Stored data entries
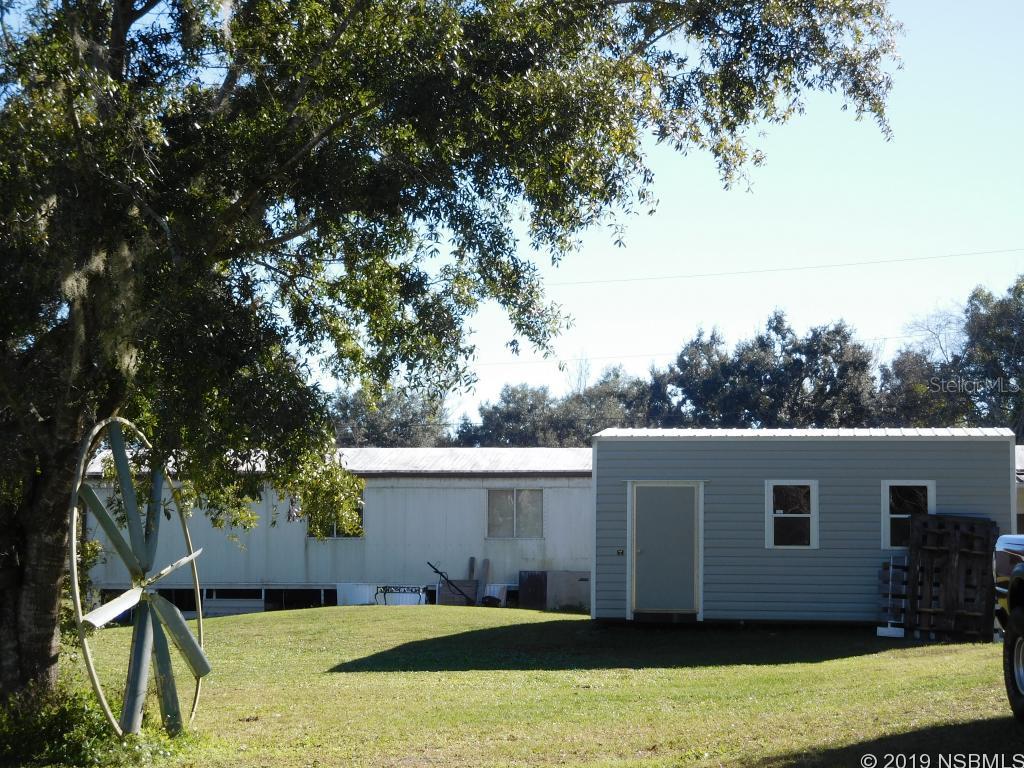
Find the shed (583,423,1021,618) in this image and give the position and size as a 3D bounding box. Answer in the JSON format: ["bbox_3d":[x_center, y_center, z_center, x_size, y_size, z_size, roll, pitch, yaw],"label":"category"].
[{"bbox_3d":[4.458,2.163,31.532,6.062,2.967,3.541,0,-6,10],"label":"shed"}]

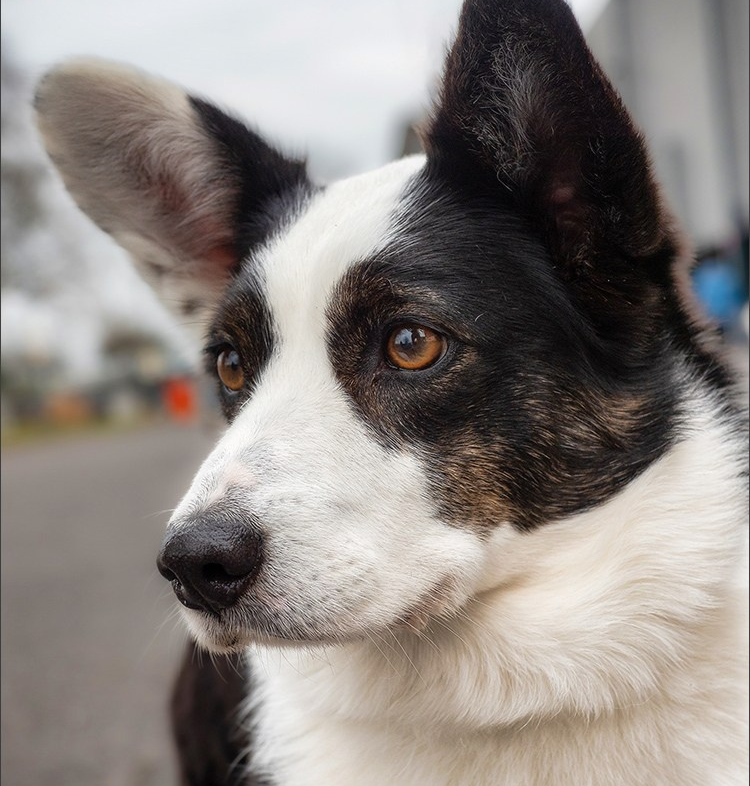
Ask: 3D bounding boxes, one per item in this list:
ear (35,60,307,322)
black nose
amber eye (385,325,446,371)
[{"bbox_3d":[-0.070,-0.073,0.750,0.064,0.100,0.042,-51,-13,22],"label":"ear"},{"bbox_3d":[-0.046,0.049,0.622,0.033,0.027,0.025,-5,0,34],"label":"black nose"},{"bbox_3d":[0.012,-0.013,0.662,0.019,0.015,0.011,-5,0,21],"label":"amber eye"}]

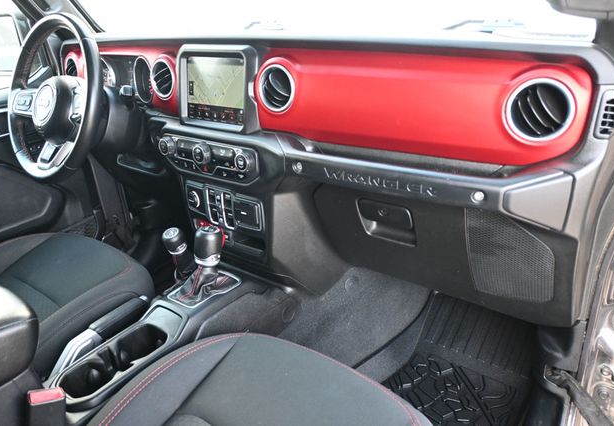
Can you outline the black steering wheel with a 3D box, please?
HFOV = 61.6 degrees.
[{"bbox_3d":[-0.568,-0.260,1.180,0.372,0.372,0.095,15,6,37],"label":"black steering wheel"}]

> Exercise aim: Reproduce the stretch from the line containing "Can you outline" through the end of the records, renaming "degrees" to "deg" and leaving everything else unchanged.

> Result of the exercise:
Can you outline the black steering wheel with a 3D box, please?
HFOV = 61.6 deg.
[{"bbox_3d":[-0.568,-0.260,1.180,0.372,0.372,0.095,15,6,37],"label":"black steering wheel"}]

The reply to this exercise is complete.